#### INSTRUCTIONS TO FOLLOW:
How many lines below hold "page"? Answer with only the number.

Document understanding data
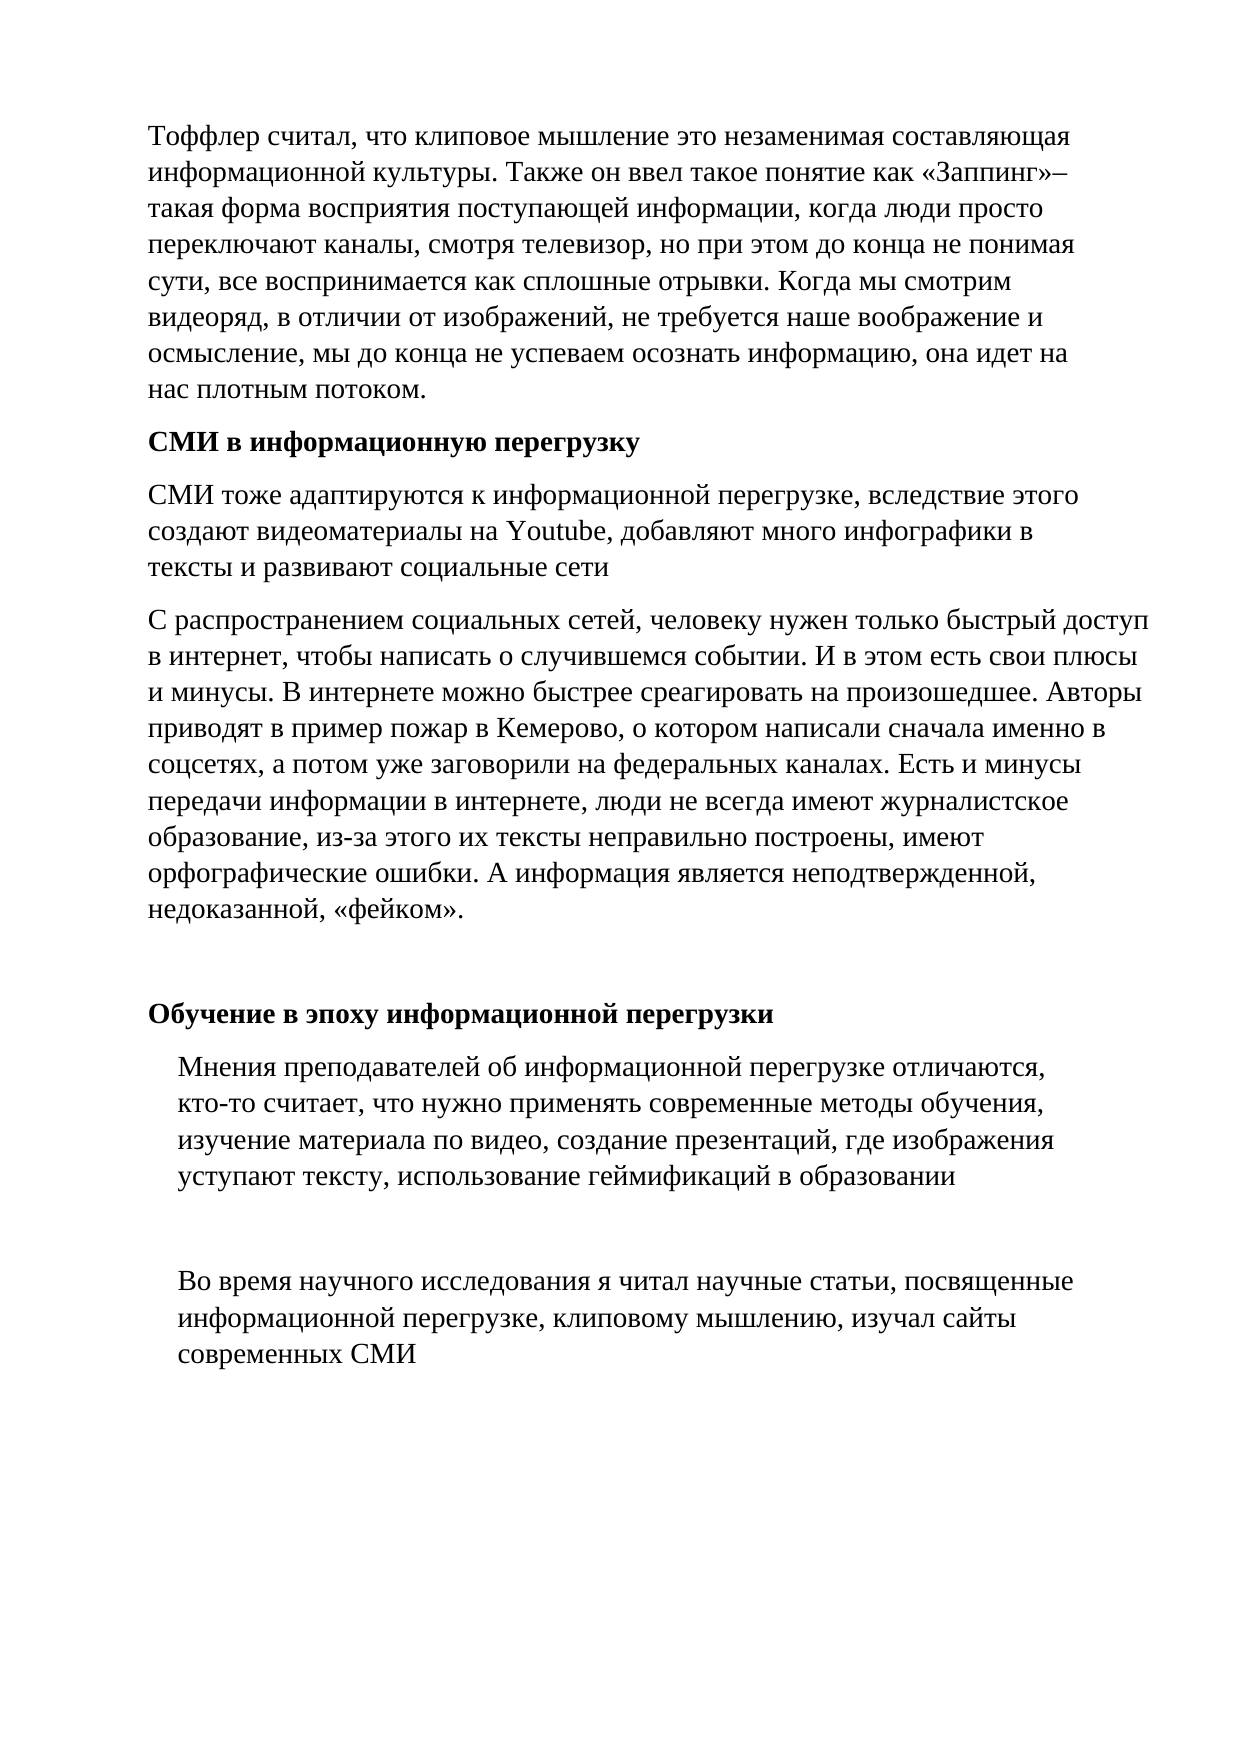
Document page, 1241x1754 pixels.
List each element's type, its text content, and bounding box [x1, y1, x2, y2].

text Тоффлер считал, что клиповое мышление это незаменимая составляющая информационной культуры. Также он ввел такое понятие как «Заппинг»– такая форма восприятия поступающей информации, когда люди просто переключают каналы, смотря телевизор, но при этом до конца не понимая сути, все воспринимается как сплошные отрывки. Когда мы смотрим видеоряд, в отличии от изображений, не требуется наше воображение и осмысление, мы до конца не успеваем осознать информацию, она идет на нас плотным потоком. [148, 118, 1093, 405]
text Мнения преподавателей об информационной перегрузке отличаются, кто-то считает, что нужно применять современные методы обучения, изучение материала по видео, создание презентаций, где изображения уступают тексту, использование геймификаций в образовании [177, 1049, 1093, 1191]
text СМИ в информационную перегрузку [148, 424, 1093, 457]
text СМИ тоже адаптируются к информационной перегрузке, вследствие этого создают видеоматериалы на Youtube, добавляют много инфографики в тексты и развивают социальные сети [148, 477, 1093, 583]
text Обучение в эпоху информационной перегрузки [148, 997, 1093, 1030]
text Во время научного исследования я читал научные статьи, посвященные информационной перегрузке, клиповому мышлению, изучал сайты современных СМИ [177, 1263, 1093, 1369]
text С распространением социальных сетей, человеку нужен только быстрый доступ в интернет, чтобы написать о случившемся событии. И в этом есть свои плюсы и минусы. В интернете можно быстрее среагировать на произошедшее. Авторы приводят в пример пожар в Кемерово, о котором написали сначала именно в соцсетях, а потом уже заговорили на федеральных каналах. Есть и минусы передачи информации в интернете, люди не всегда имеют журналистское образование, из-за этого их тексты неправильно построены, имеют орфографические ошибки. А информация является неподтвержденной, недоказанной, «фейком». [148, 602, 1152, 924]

---

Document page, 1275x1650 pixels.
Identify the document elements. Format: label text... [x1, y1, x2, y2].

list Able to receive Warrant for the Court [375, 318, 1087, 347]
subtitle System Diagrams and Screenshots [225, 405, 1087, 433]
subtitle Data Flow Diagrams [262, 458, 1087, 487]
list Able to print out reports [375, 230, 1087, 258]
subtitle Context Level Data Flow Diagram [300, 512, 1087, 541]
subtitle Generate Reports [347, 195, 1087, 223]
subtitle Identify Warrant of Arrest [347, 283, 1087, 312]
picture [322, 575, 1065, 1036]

#### EXERCISE RESPONSE:
2